**GOAL OF THE EXERCISE**.
Extend the post on C-suite client experience at law firms, starting right after its last sentence, in a few paragraphs of full sentences that keep its tone and line of argument.

**EXTRACTED TEXT**.
........
This post shares some insights from our beatoncompass CX in Professional Services reports. These are now available for Accounting, Built Environment and Consulting Engineering and Legal services.
One of the many insights in these reports for all professions is evidence that ‘increasing excellent CX and avoiding poor CX unequivocally support profitable growth‘. This post asks what it takes for a law firm to ensure every senior manager in their client feels first-class CX?
Important Finding for Law Firms
This chart summarises an important finding for law firms: Once a matter progresses beyond the Onboarding and scoping phase, C-suite CX deteriorates compared to those in the Legal department.
Bluntly put, this suggests, ‘Now we’ve started on the matter, all we need to do is work with the in-house lawyers’.
This is the reason the sidebar on the chart asks, ‘Who loses?’ when those in the C-suite are neglected relative to those in the Legal department. Our answer is this: Both the members of the C-suite and the law firm are the losers.
Given their necessary interest and the roles they play in major transactions, C-suite members need to be engaged and feel involved in the progress of matters – in ways that suit them. The lower CX scores these managers’ report indicates they feel this is not sufficiently the case. Evidence from our studies of individual law firms in the beatonbenchmarks surveys corroborates the truth of this statement.
........
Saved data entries
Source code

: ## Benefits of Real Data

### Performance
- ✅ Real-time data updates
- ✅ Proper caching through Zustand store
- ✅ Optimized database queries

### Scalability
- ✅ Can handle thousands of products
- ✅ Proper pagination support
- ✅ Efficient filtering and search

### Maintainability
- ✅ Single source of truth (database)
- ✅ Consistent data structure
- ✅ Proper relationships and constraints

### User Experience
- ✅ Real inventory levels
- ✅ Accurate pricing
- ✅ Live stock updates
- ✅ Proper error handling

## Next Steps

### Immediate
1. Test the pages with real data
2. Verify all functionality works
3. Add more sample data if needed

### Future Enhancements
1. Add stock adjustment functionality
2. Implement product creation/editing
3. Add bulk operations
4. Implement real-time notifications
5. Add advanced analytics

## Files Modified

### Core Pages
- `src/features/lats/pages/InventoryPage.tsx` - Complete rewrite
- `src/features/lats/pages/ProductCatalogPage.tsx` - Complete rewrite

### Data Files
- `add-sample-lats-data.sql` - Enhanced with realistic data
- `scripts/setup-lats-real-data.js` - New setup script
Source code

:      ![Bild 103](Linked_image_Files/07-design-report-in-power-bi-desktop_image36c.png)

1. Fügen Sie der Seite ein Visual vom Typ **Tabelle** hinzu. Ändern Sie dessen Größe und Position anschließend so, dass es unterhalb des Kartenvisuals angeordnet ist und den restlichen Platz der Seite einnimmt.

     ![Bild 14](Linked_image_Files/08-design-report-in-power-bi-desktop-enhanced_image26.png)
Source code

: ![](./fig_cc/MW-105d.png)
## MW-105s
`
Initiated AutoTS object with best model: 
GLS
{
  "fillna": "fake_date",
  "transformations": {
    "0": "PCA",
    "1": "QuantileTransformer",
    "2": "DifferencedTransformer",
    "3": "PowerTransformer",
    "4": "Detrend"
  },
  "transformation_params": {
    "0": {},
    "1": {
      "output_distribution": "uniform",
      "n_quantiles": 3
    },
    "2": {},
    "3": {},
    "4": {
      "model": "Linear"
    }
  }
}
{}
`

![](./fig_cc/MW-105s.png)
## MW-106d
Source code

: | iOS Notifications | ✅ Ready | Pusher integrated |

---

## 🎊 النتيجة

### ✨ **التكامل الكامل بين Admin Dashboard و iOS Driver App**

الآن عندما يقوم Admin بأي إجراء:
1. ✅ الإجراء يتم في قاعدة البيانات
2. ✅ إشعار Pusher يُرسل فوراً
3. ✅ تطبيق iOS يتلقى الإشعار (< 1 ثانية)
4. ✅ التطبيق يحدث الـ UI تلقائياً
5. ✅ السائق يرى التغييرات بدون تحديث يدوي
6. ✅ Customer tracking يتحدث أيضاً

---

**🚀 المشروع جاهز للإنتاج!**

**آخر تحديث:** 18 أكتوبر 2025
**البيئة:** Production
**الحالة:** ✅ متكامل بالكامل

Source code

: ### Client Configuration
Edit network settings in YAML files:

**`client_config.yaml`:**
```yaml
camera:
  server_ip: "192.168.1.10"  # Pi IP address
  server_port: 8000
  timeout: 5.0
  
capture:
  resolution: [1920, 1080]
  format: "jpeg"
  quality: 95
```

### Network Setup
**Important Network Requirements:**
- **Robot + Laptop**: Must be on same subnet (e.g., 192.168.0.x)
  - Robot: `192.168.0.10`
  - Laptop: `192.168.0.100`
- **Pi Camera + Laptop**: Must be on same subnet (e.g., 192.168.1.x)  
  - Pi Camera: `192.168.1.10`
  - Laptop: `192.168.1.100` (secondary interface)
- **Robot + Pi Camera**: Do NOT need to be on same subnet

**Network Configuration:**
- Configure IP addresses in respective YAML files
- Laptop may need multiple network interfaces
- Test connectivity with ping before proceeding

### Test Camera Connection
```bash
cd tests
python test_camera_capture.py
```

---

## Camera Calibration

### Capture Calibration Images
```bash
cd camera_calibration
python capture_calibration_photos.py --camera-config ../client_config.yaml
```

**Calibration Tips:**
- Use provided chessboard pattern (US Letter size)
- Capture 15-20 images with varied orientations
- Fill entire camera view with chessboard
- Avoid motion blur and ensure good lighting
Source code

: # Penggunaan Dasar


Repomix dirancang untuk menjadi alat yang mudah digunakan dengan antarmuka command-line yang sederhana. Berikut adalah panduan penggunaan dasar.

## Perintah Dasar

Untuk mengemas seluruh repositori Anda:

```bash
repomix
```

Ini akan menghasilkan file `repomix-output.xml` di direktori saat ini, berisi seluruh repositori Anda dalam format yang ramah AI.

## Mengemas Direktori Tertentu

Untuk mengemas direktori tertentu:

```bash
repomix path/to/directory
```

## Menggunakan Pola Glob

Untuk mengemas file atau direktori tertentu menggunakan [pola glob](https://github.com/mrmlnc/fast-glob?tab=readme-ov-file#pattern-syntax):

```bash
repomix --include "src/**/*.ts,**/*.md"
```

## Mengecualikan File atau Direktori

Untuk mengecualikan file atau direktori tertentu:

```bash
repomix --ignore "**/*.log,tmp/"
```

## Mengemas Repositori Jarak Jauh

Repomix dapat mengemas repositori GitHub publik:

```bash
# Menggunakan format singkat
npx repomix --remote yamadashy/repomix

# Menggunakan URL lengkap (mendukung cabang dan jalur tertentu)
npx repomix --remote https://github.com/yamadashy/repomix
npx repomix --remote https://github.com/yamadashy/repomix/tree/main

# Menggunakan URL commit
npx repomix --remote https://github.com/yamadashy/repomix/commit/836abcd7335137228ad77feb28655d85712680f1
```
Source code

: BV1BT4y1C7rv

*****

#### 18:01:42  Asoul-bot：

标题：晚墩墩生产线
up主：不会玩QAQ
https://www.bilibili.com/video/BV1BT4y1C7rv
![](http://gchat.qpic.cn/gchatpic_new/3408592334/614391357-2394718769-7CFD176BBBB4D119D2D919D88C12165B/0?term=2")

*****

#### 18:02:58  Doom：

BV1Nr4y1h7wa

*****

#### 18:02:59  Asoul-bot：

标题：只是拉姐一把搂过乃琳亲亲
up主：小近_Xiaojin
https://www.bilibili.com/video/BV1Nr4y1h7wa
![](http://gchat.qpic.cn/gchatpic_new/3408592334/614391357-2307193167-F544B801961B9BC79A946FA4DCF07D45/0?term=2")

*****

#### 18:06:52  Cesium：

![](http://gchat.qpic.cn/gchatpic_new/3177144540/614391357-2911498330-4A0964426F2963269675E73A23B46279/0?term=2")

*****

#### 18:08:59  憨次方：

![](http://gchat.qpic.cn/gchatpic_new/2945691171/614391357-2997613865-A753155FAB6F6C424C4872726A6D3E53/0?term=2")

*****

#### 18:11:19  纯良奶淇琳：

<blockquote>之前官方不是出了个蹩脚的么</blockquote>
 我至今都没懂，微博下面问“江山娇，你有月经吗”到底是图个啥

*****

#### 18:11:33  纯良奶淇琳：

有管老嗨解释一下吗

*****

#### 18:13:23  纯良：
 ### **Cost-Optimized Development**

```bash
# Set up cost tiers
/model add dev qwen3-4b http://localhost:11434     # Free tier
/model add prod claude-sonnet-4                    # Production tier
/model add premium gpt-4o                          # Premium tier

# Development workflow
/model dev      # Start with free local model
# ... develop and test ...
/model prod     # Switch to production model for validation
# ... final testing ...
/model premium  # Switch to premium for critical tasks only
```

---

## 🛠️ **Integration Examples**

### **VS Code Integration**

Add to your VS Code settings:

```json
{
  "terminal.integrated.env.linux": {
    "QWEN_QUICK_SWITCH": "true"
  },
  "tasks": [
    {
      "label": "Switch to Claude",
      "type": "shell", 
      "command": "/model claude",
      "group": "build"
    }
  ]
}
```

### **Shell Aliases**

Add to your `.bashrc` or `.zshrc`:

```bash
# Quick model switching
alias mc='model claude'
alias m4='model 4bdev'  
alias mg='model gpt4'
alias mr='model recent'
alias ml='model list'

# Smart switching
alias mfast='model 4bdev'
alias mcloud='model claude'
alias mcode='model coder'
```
........
**RESULT BELOW**.
And, self-evidently, law firms are losers because they are not maximising their opportunities for future work and referrals if they lose focus on the CX of the C-suite during and following a significant transaction.
Both lose.
This raises a critical question; how does a law firm best maintain relationships with members of the C-suite separately from a specific matter? We observe law firm leadership more often than not pursue the usual mix of digital updates, seminar invitations, social events and so on, COVID-19 restrictions aside.
The key is for individual partners to engage with their C-Suite relationships with the express purpose of determining how they can be of most value to the CEO, CFO, COO, CRO, etc when there is no particular transaction afoot. Partners need to demonstrate a genuine curiosity and empathy, be prepared to invest their time, and customise the activities of their firm to align with the specific needs of their C-suite relationships.
Invest in developing relationships with the C-suite by having valuable conversations with clients and prospects.